Average dew point for January 18th is 7°F; the maximum dew point on this date is 39°F in 1973; and the minimum dew point on this date is -40°F in 1967.

All-time state records for January 18th:

The state record high temperature for this date is 57 degrees F at Caledonia (Houston County) in 1996. The state record low temperature for this date is -51 degrees F at Babbitt (St Louis County) in 2005. The state record precipitation for this date is 2.28 inches at Jordan (Scott County) in 1996. Record snowfall for this date is 18.0 inches at Sibley Township (Sibley County) in 1866.

Past Weather Features:

Probably the coldest January 18th in state history was in 1967 when over 20 communities saw a morning low of -40 degrees F or colder. Snow cover was abundant across the state as an Arctic High Pressure system slowly move over the landscape. The daytime temperature never rose above -16°F at Morris.

Thirty-seven years ago this week, January 18-24, 1982 the snowiest week in Twin Cities climate history occurred. The week was preceded by a blizzard on the 15th and 16th which ushered in very cold arctic air. Then on January 20th (Wednesday) the cities were paralyzed by 17.4 inches of snowfall. In fact a band of 14 inches or more fell from Glencoe NE toward Chippewa Falls, WI. Two days later, on the 22nd (Friday) before the previous snow had been entirely dealt with, another 18.5 inches of snowfall hit the Twin Cities. By the weekend roughly 40 inches of snow had fallen during the week, producing drifts over 10 feet high. The month produced a grand total of 46.4 inches of snow, the highest of any January on record in the Twin Cities. Numerous buildings were damaged by the excessive snow load and eight people died of heart attacks while shoveling snow. The depth of snow on the ground in the Twin Cities reached an all-time record of 38 inches.
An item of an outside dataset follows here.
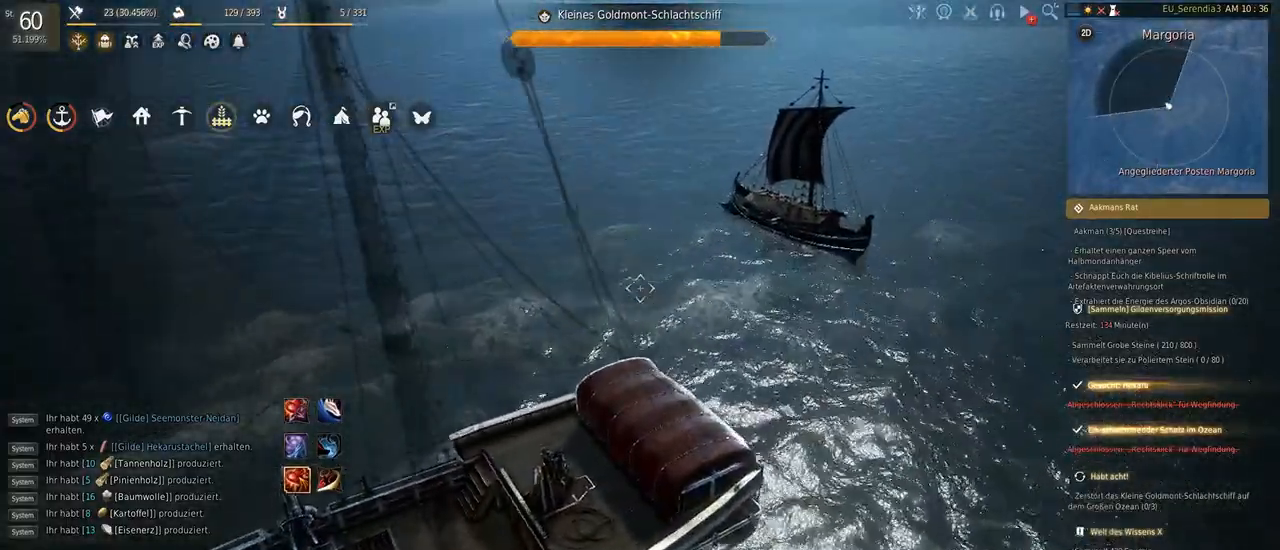
{"keys": ["s"], "mouse": [], "events": []}
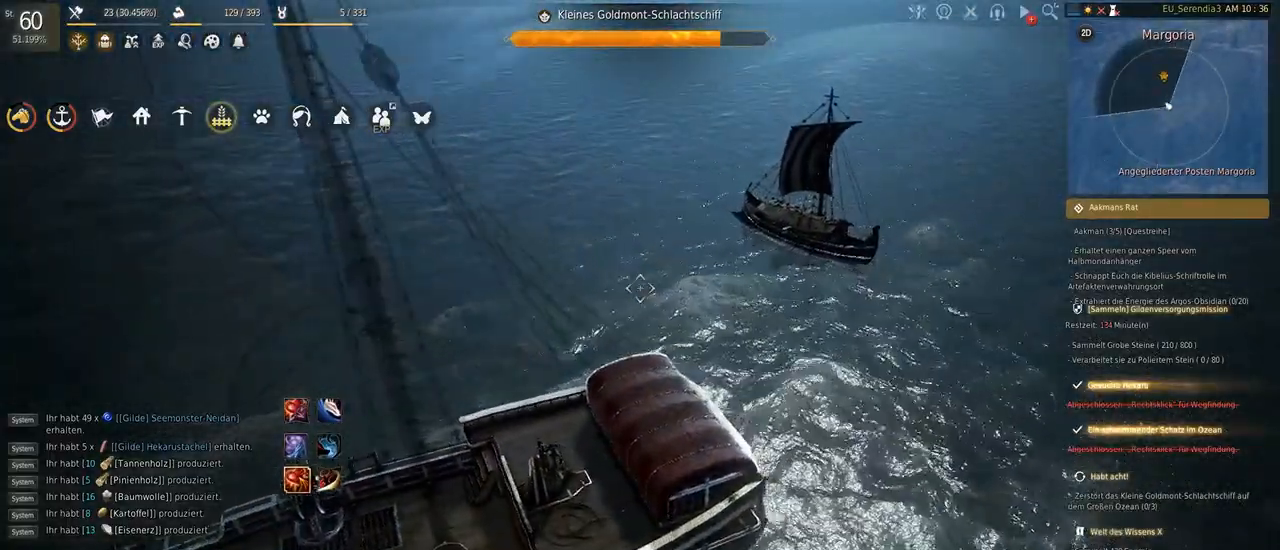
{"keys": ["s"], "mouse": [], "events": []}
January 18, 1996 brought a brief respite from a cold, snowy winter for residents of southeastern Minnesota, where south winds and sunny skies marched the thermometer all the way up into the 40s and 50s F by afternoon. In Houston and Winona Counties where temperatures were in the 50s F, some motorists noticed that highway repair crews were outside working in shirt sleeves.


Partly cloudy and colder than normal over the weekend, with many subzero lows. There will be increasing clouds later on Sunday with moderating temperatures and a chance for snow, carrying over into Tuesday. Colder temperatures return by mid-week with a chance for more snow by next Friday.